Throughout the strike, Safeway, Albertsons and Krogers said they needed the cut because competitor Wal-Mart, with expansion plans throughout the state, has no unions, pays low wages, and contributes so little towards health care that when its workers get sick, they show up in the county hospital emergency room.
This is the future for new workers in Southern California grocery stores – the Wal-Martization of health care for California working families.
No wonder that so many workers held out on strike for so long. And no wonder that workers in stores in Northern California, as well as Washington D.C., Washington State, Hawaii, and Colorado, all of whom face the same companies across the bargaining table later this year, are gearing up for similar labor wars.
And it’s not just grocery stores. “We’re expecting a major confrontation with hotel chains over health care costs when our contract comes up this summer,” says Mike Casey, president of San Francisco’s Local 2 of the Hotel and Restaurant Employees. The Service Employees Union will be negotiating with hospital chains in all major West Coast cities this year, and health care costs will be the number one issue. If the union can’t fend off similar demands, those who provide the health care will be unable themselves to afford it.
The current system forces workers and their families to fight their employers, to decide who will pay premiums rising at 15 percent a year. It virtually guarantees war after labor war.

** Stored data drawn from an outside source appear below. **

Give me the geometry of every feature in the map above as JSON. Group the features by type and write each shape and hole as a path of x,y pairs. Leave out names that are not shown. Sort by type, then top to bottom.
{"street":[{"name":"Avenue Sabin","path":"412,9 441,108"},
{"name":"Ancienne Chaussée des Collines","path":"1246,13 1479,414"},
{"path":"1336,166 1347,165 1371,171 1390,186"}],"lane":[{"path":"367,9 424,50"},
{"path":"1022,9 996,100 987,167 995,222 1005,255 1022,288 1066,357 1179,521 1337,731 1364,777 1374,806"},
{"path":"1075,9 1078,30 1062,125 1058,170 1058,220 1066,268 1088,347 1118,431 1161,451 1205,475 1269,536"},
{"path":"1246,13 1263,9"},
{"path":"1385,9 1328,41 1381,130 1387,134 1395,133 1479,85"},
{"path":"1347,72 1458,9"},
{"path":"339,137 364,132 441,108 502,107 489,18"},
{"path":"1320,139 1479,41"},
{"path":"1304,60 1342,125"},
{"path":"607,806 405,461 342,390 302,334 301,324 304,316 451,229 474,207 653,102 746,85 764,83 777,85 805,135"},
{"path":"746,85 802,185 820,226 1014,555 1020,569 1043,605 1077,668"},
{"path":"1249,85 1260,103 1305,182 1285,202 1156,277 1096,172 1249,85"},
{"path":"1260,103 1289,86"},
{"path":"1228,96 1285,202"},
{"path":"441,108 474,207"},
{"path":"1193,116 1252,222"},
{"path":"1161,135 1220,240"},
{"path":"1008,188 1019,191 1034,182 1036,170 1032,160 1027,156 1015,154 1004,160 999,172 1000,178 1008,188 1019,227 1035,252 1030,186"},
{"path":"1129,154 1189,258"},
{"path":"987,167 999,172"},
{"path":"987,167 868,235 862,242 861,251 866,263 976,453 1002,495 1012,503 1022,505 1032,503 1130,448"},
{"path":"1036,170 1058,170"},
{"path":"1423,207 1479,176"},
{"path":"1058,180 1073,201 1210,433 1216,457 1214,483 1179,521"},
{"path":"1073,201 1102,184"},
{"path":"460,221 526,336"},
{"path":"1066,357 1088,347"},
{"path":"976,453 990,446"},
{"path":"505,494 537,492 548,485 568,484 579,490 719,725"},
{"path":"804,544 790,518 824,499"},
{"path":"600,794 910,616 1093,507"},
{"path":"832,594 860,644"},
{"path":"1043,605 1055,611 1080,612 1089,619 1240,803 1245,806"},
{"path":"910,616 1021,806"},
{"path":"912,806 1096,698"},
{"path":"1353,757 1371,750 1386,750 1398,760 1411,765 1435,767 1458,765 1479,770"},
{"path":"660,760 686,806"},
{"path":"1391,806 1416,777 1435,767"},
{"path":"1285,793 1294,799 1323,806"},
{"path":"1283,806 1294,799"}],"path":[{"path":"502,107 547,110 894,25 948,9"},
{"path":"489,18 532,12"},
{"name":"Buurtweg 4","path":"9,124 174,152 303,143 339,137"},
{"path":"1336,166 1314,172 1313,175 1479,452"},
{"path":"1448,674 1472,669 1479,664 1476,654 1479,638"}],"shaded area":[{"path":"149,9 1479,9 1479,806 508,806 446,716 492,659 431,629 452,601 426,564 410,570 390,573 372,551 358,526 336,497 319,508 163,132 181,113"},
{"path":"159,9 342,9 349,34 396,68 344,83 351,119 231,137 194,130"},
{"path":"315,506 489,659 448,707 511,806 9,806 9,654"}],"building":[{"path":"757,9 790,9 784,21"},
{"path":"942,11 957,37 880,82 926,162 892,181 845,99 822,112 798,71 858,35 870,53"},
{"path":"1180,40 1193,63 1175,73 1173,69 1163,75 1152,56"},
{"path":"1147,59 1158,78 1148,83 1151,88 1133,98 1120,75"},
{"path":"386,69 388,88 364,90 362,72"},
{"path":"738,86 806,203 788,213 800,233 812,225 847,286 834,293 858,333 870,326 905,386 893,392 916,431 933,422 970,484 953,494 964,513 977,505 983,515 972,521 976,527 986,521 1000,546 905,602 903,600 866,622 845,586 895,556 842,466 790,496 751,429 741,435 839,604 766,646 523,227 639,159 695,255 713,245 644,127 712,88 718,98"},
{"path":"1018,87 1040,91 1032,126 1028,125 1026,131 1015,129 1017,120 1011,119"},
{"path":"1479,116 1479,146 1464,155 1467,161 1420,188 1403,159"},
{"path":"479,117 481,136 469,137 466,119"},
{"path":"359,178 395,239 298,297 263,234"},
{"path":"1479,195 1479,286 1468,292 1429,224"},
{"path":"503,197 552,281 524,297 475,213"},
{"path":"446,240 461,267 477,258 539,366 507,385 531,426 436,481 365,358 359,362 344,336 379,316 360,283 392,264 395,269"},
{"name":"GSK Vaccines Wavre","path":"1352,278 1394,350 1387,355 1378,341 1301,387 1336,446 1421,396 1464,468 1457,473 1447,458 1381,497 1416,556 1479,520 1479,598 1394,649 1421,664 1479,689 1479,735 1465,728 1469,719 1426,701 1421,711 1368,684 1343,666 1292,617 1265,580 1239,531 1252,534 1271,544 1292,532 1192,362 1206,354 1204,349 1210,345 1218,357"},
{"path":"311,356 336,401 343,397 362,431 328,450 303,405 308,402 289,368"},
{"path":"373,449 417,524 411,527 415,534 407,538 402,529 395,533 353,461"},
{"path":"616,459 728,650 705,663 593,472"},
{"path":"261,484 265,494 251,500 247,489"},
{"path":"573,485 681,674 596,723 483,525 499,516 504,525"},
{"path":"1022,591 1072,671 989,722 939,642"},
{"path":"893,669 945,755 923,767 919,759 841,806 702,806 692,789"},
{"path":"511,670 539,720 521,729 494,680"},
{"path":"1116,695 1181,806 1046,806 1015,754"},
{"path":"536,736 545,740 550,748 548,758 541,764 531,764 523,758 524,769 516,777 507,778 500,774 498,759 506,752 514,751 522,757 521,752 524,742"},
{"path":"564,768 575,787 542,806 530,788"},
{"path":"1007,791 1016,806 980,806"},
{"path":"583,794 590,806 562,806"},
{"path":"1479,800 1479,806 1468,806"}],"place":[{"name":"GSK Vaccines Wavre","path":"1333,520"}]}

This is a uniquely American dilemma. The Southern California grocery strike could never take place in Europe, Canada, or Mexico, because there are no premiums for private health care insurance there to fight over. These countries have national health care programs, in which taxes pay for medical care for all people, as their right.

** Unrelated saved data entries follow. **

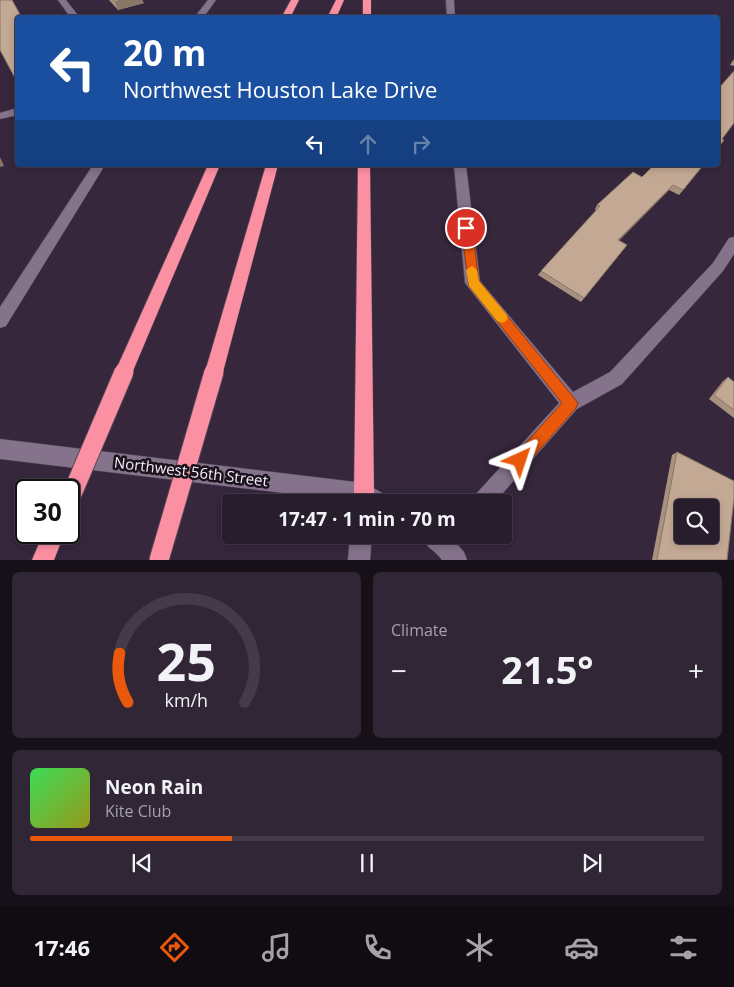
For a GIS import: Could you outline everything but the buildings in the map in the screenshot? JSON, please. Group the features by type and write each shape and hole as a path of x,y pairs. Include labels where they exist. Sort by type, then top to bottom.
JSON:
{"highway":[{"path":"287,15 295,0"},
{"path":"332,15 340,0"},
{"path":"367,0 368,15"},
{"path":"78,479 213,167"},
{"path":"159,560 271,167"},
{"path":"364,167 369,494"},
{"path":"43,560 50,544"}],"street":[{"path":"62,0 74,15"},
{"path":"200,15 212,0"},
{"path":"450,0 451,15"},
{"path":"0,116 15,111"},
{"path":"0,321 99,167"},
{"path":"460,167 473,283 571,403"},
{"path":"489,494 571,403 616,378 718,267 734,242"},
{"name":"Northwest 56th Street","path":"0,449 332,494"},
{"path":"359,560 360,544"}],"slow traffic":[{"path":"472,270 473,283 502,318"}],"route":[{"path":"466,228 473,283 571,403 520,460"}]}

Californians took a step last year towards a solution to this problem, when the legislature passed SB-2. Under the law, large employers, like Wal-Mart, will have to provide health care coverage for their employees. They won’t be able to undercut their competitors by forcing their workers into the emergency room.
Gov. Schwarzenegger, however, has already promised employers an initiative to repeal it. If the governor wins, strikes like the one in Los Angeles will become more frequent and bitter. Employers will demand benefit cuts in order to compete, and workers will either have to give up health care or fight.
In the end, only a single-payer system like that sponsored by California State Sen. Sheila Kuehl can bring a permanent end to these terrible conflicts. Kuehl points out that if all the current health care dollars spent in California were used to pay for a single system, instead of on wasteful competing private insurance plans, every state resident could be guaranteed high quality health care.
The grocery strikers deserve thanks for their effort to preserve as much coverage as possible under the present broken system. But broken it is. We should not ask tens of thousands more to make similar sacrifices in its defense.